> **SUPPLIED PASSAGE**:
+ + + + +

About the configurator, can you tell me what I did wrong because I thought I was using it

....
(defmethod ig/init-key :xtdb-client/document [_ {:keys [s3-config client]}] 
  {:xtdb/module 'xtdb.s3/->document-store
   :bucket (:bucket s3-config)
   :configurator (.makeClient (reify S3Configurator
                                (makeClient [_] client)))})

refset16:04:23

ah sorry, I didn't spot that you had the reify S3Configurator in there already. I think it needs to be more explicit as a separate def + symbol like in the test I linked though, to allow the XT module system to call makeClient later on your behalf (instead of calling it yourself):

(defn ->configurator [{:keys [client]}]
  (reify S3Configurator
    (makeClient [_] client)))

(defmethod ig/init-key :xtdb-client/document [_ {:keys [s3-config client]}] 
  {:xtdb/module 'xtdb.s3/->document-store
   :bucket (:bucket s3-config)
   :configurator {:xtdb/module '->configurator, :client client}})

rickheere16:04:00

And it worked!

rickheere16:04:04

Thank you so much!

woop-woop 2
rickheere16:04:38

- :xtdb/module '->configurator
+ :xtdb/module ->configurator
without the '

refset16:04:42

aha, great! it would probably need the ' if you qualify the symbol - thanks for confirming that all worked 🙂

msuess14:04:25

@taylor.jeremydavid is there going to be a virtual meetup event today?

refset15:04:11

Hey @U0K1KAJTB there was in theory but I decided to postpone it once again on the basis that there were no new sign-ups and I wanted to focus on other things. With that said though, were you keen to discuss anything in particular? We could still run something more casual in ~25m if you're around and have burning questions...? In the meantime I'll be running through and responding to the backlog of other threads in this channel 🙂

Young-il Choo23:04:40

First project using XTDB. The document and transaction are stored on a Postgres db. My issue is that I have two processes connected to the same node and they are not seeing the same data. I create an object, then delete, from one process. The other process still sees the deleted object. I assume I am using the internal memory KV for the index, since I have not specified something else. Is there someway to synch? Is there a place where the internal KV is caching?

+ + + + +

> **PROBLEM 1**:
Rewrite the XTDB forum thread from "aha, great! it" to "meetup event today?", changing "virtual" to "online".
> **PROBLEM 2**:
From the records, copy out the lines from the line with "بالوقود الاحفوري. وقد" to the line with "Política de Cookies", both ends included, and leave out the pictures.
The XTDB forum thread has no connection to the records.

+ + + + +

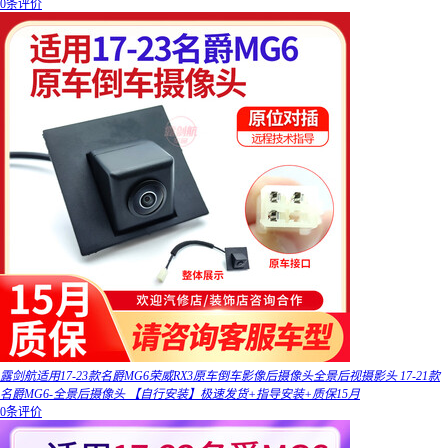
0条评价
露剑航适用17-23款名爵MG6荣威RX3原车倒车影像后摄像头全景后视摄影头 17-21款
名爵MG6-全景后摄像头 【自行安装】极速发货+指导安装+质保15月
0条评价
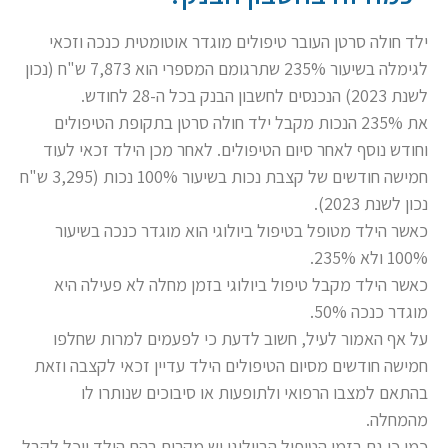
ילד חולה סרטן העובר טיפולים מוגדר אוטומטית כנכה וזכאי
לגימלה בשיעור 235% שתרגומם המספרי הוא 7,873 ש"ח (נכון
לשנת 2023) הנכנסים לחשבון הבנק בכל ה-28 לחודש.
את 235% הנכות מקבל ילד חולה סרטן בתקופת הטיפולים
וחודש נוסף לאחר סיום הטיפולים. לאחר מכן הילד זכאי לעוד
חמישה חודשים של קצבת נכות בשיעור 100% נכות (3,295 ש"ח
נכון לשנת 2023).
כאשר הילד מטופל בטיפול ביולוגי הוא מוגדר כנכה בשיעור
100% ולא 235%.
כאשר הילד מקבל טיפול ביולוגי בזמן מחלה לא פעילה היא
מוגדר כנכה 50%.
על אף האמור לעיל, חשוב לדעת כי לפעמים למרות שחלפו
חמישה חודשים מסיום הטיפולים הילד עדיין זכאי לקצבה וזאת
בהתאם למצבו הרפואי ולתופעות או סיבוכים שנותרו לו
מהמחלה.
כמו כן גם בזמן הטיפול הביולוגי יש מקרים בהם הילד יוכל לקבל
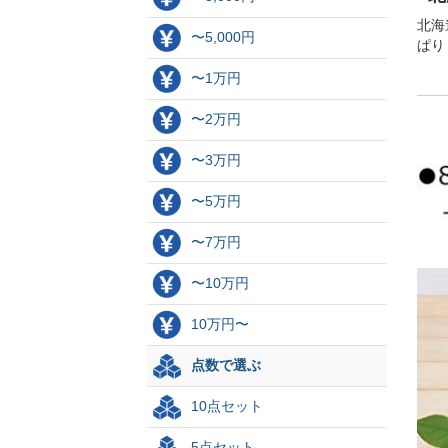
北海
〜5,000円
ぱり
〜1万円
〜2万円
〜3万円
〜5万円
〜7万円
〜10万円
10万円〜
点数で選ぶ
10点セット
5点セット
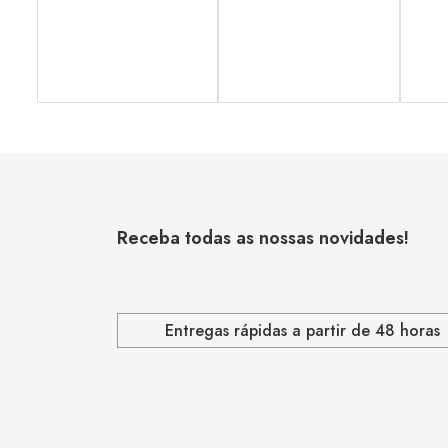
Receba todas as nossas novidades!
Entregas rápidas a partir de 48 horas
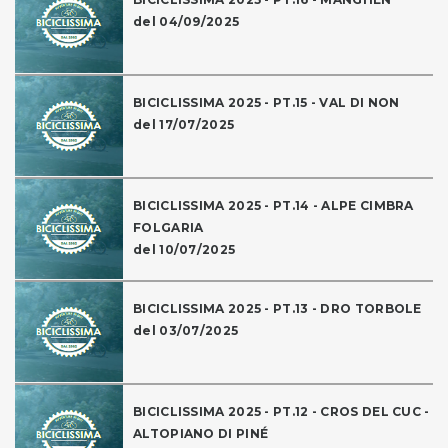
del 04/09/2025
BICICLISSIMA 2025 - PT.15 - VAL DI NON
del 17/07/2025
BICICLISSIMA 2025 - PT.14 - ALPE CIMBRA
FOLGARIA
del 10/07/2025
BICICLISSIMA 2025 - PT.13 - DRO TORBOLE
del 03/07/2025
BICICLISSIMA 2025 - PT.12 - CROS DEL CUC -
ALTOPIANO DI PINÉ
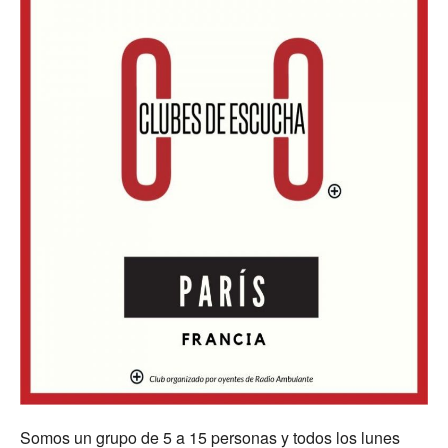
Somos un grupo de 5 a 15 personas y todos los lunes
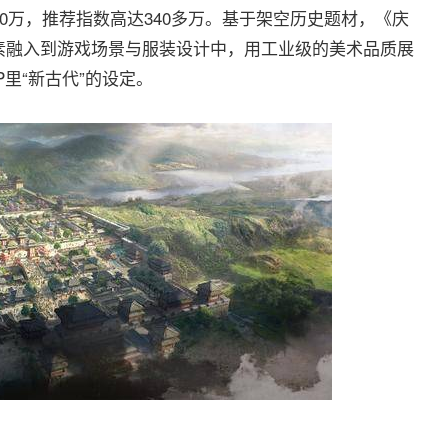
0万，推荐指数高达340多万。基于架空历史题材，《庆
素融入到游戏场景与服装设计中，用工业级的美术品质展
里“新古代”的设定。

+ + + + +

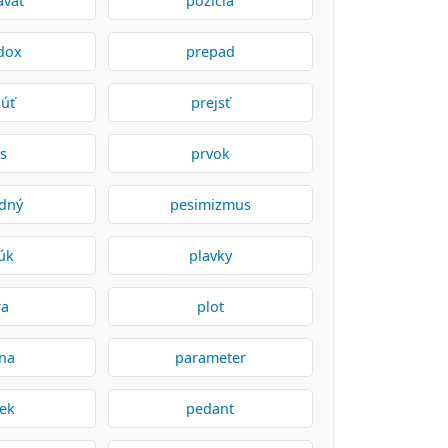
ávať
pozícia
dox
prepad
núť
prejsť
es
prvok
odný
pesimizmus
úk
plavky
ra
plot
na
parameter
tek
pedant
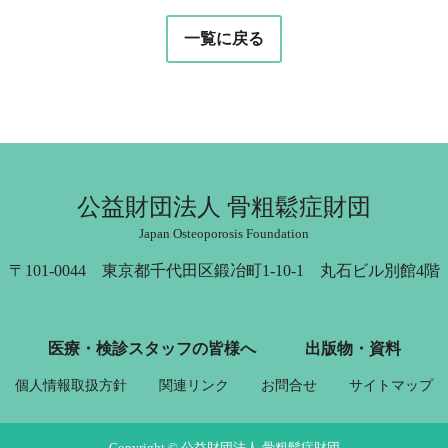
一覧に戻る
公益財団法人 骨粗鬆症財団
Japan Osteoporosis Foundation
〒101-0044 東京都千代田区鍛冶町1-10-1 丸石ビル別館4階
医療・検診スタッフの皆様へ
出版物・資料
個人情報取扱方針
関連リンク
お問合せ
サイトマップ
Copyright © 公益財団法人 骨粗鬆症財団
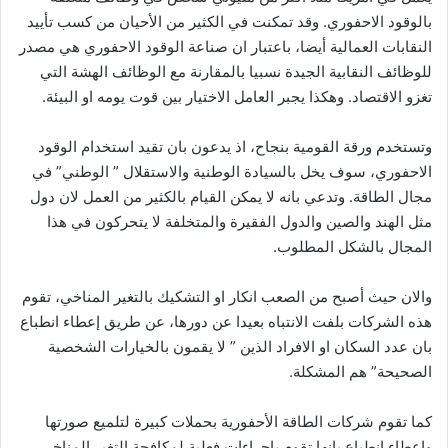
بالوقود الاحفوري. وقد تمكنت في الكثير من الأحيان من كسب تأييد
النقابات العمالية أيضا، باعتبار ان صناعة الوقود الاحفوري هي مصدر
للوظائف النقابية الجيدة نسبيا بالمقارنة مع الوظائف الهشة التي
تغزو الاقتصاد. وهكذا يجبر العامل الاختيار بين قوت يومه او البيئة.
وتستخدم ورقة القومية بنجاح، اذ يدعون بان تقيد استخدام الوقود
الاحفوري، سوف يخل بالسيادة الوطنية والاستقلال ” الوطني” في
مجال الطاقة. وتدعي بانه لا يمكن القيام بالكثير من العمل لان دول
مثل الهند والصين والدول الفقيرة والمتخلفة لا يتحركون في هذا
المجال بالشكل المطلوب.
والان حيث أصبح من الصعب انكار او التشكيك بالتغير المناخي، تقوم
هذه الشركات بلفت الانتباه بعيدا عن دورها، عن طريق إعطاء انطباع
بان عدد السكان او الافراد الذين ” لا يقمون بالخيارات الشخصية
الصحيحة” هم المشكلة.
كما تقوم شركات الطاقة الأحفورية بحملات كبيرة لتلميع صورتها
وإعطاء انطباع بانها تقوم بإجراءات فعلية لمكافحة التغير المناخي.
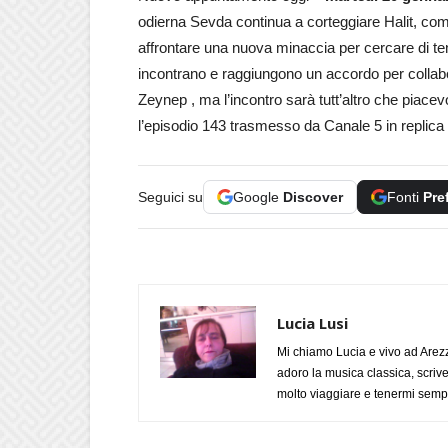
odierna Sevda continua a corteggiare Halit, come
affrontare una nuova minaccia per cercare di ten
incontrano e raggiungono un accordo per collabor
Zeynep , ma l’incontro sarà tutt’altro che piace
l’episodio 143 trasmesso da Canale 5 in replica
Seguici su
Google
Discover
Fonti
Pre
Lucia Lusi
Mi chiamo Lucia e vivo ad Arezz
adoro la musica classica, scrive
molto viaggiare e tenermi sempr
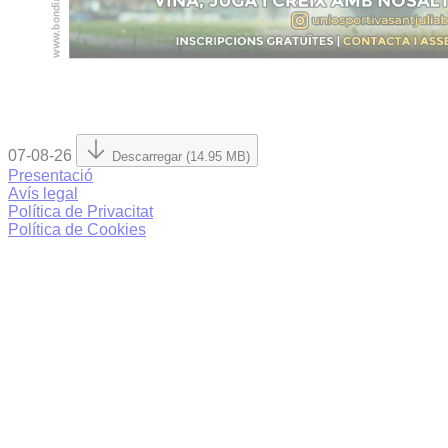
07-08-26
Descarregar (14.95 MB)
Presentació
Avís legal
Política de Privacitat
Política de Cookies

+ + + + +

> **ANSWER SECTION 1**:
aha, great! it would probably need the ' if you qualify the symbol - thanks for confirming that all worked 🙂

msuess14:04:25

@taylor.jeremydavid is there going to be a online meetup event today?

> **ANSWER SECTION 2**:
بالوقود الاحفوري. وقد تمكنت في الكثير من الأحيان من كسب تأييد
النقابات العمالية أيضا، باعتبار ان صناعة الوقود الاحفوري هي مصدر
للوظائف النقابية الجيدة نسبيا بالمقارنة مع الوظائف الهشة التي
تغزو الاقتصاد. وهكذا يجبر العامل الاختيار بين قوت يومه او البيئة.
وتستخدم ورقة القومية بنجاح، اذ يدعون بان تقيد استخدام الوقود
الاحفوري، سوف يخل بالسيادة الوطنية والاستقلال ” الوطني” في
مجال الطاقة. وتدعي بانه لا يمكن القيام بالكثير من العمل لان دول
مثل الهند والصين والدول الفقيرة والمتخلفة لا يتحركون في هذا
المجال بالشكل المطلوب.
والان حيث أصبح من الصعب انكار او التشكيك بالتغير المناخي، تقوم
هذه الشركات بلفت الانتباه بعيدا عن دورها، عن طريق إعطاء انطباع
بان عدد السكان او الافراد الذين ” لا يقمون بالخيارات الشخصية
الصحيحة” هم المشكلة.
كما تقوم شركات الطاقة الأحفورية بحملات كبيرة لتلميع صورتها
وإعطاء انطباع بانها تقوم بإجراءات فعلية لمكافحة التغير المناخي.
odierna Sevda continua a corteggiare Halit, come
affrontare una nuova minaccia per cercare di ten
incontrano e raggiungono un accordo per collabor
Zeynep , ma l’incontro sarà tutt’altro che piace
l’episodio 143 trasmesso da Canale 5 in replica
Seguici su
Google
Discover
Fonti
Pre
Lucia Lusi
Mi chiamo Lucia e vivo ad Arezz
adoro la musica classica, scrive
molto viaggiare e tenermi sempr
07-08-26
Descarregar (14.95 MB)
Presentació
Avís legal
Política de Privacitat
Política de Cookies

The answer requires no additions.